И Бальзак верил тому, кто ещё ни разу его не подвёл. Не беда, что почти не видит и едва держит в руке писчее перо; впереди целая жизнь, и он напишет ещё не один прекрасный роман. Ведь они, наконец, вместе: он и его Ева. Как хорошо! Теперь не нужно писать длинные утомительные письма, страдать и умирать от ревности… Вот только чтоб не болело сердце… Да снять одышку… Избавиться от ненавистных отёков… Доктор Наккар обещал помочь; он, как и Бальтазар, всегда держит слово, этот его преданный врач.
Однако и Наккар бессилен.
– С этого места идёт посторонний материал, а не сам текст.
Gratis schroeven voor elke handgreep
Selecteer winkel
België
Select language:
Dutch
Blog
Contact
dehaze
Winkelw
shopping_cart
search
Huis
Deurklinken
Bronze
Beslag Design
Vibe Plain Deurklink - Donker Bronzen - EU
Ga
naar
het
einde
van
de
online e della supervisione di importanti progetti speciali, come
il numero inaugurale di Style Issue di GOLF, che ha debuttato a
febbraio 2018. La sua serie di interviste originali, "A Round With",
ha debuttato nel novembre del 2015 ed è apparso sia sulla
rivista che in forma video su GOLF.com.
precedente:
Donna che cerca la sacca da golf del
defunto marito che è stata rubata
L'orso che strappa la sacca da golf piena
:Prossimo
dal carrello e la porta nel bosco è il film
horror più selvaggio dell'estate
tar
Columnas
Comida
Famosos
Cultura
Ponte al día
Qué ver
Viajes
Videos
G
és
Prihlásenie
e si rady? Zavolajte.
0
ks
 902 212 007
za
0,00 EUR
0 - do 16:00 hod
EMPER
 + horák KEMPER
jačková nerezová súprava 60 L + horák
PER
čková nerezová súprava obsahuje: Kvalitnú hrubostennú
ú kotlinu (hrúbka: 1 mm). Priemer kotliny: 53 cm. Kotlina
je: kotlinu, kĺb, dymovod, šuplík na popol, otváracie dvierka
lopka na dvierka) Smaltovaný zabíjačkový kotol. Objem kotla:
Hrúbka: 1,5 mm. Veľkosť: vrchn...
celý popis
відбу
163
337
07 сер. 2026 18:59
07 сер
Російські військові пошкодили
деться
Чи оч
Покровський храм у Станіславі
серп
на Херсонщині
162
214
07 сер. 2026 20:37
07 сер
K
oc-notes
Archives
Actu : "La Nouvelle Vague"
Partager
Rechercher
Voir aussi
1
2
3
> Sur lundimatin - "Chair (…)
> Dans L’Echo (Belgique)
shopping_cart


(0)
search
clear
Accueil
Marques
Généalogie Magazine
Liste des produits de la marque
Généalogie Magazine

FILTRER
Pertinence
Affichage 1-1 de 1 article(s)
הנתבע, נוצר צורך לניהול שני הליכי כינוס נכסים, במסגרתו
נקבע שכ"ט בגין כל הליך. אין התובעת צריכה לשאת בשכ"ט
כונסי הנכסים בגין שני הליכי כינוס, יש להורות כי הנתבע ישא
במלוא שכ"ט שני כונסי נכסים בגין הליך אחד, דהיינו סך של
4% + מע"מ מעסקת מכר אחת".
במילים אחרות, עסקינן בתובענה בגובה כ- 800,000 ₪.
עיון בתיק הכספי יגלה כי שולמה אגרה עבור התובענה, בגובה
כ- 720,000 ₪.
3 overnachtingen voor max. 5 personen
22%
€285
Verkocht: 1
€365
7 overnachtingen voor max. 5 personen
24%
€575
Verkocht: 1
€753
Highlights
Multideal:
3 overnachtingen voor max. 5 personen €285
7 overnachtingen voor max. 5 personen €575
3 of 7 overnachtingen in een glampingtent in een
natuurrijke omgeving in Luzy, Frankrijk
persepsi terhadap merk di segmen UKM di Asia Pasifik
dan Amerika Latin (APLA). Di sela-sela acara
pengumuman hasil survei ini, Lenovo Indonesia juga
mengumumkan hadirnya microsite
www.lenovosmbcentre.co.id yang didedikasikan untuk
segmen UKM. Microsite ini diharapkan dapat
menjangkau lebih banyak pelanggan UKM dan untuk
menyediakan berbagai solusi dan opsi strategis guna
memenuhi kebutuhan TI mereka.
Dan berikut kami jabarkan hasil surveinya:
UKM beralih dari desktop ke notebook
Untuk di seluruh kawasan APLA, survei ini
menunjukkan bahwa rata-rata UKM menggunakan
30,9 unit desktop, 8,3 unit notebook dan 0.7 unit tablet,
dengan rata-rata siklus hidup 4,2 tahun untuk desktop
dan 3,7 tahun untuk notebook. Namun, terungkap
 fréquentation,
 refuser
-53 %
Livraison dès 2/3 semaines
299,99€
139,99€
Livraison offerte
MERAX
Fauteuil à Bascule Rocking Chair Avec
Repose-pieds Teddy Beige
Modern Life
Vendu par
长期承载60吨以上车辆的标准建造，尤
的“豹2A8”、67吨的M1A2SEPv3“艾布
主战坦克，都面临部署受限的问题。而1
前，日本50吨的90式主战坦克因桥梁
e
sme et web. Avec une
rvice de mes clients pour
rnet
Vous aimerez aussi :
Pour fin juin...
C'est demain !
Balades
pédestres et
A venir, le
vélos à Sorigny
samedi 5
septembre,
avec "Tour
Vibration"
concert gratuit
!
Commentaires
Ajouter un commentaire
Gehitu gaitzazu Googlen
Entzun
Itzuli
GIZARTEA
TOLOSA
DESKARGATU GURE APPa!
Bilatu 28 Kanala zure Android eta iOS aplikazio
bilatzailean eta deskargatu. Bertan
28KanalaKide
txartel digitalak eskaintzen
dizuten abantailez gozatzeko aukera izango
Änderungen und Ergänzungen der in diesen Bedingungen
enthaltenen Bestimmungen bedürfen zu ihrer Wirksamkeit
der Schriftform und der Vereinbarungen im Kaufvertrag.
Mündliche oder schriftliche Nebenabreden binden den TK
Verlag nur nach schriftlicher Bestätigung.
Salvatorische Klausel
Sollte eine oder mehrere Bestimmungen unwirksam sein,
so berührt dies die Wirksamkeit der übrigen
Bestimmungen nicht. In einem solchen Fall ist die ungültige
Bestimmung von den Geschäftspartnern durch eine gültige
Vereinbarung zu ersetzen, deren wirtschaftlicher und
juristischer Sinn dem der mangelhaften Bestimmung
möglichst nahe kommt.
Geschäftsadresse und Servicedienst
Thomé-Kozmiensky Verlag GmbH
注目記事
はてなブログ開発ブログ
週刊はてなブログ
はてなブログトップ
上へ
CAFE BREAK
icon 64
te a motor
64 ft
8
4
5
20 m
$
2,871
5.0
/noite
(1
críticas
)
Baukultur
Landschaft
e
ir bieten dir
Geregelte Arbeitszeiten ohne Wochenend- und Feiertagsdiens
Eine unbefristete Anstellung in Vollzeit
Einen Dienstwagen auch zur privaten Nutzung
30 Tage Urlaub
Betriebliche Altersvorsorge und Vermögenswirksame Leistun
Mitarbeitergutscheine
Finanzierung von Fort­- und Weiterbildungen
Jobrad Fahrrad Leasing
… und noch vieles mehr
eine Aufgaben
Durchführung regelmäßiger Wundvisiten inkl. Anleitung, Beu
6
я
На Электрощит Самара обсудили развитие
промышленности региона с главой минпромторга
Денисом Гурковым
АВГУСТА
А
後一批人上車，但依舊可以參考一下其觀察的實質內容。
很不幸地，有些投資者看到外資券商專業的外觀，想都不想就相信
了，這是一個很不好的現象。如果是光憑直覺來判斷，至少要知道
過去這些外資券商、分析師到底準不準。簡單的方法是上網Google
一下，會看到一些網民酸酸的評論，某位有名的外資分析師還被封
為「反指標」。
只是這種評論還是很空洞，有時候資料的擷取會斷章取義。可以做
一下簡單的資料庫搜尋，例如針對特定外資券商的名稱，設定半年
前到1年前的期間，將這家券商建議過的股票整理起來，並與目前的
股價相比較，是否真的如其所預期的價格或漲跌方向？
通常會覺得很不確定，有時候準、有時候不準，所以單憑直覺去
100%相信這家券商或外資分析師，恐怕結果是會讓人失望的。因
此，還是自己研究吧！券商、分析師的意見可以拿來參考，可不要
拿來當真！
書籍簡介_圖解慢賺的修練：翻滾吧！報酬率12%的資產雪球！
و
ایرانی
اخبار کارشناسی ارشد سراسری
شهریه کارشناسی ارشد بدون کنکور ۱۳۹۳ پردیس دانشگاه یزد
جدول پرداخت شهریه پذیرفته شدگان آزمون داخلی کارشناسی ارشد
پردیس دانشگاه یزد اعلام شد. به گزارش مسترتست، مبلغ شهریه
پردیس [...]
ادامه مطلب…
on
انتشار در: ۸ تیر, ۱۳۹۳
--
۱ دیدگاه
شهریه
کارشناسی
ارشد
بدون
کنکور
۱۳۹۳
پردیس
Он тоже всё понимает, но вот что-либо изменить…
Мнение доктора относительно заболевания Бальзака более чем обтекаемо и не имеет ничего общего с диагнозом: «Застарелый сердечный недуг, столь часто усугублявшийся работой ночами и употреблением, вернее, злоупотреблением, кофе, к коему он вынужден был прибегать, чтобы бороться с естественной для человека потребностью в сне, – этот недуг принял теперь новый, необратимый характер. В результате у него появилась тяжелая одышка, и он с трудом мог передвигаться; его речь, некогда такая живая и порывистая, стала сбивчивой и невнятной; его взгляд, прежде все подмечающий и острый, как в прямом, так и в фигуральном смысле, теперь будто подернулся пеленой, и он опасался, что вскоре уже не сможет сам записывать свои мысли»{580}.
Появление у пациента отёков встревожило лекаря. Кровопускание и клизмы, назначенные лечащим доктором, приносили лишь кратковременный эффект. Собранный по просьбе Наккара 30 мая врачебный консилиум (доктора Фукье, Ру, Луи и Рейе), вопреки ожиданиям, ситуацию не прояснил.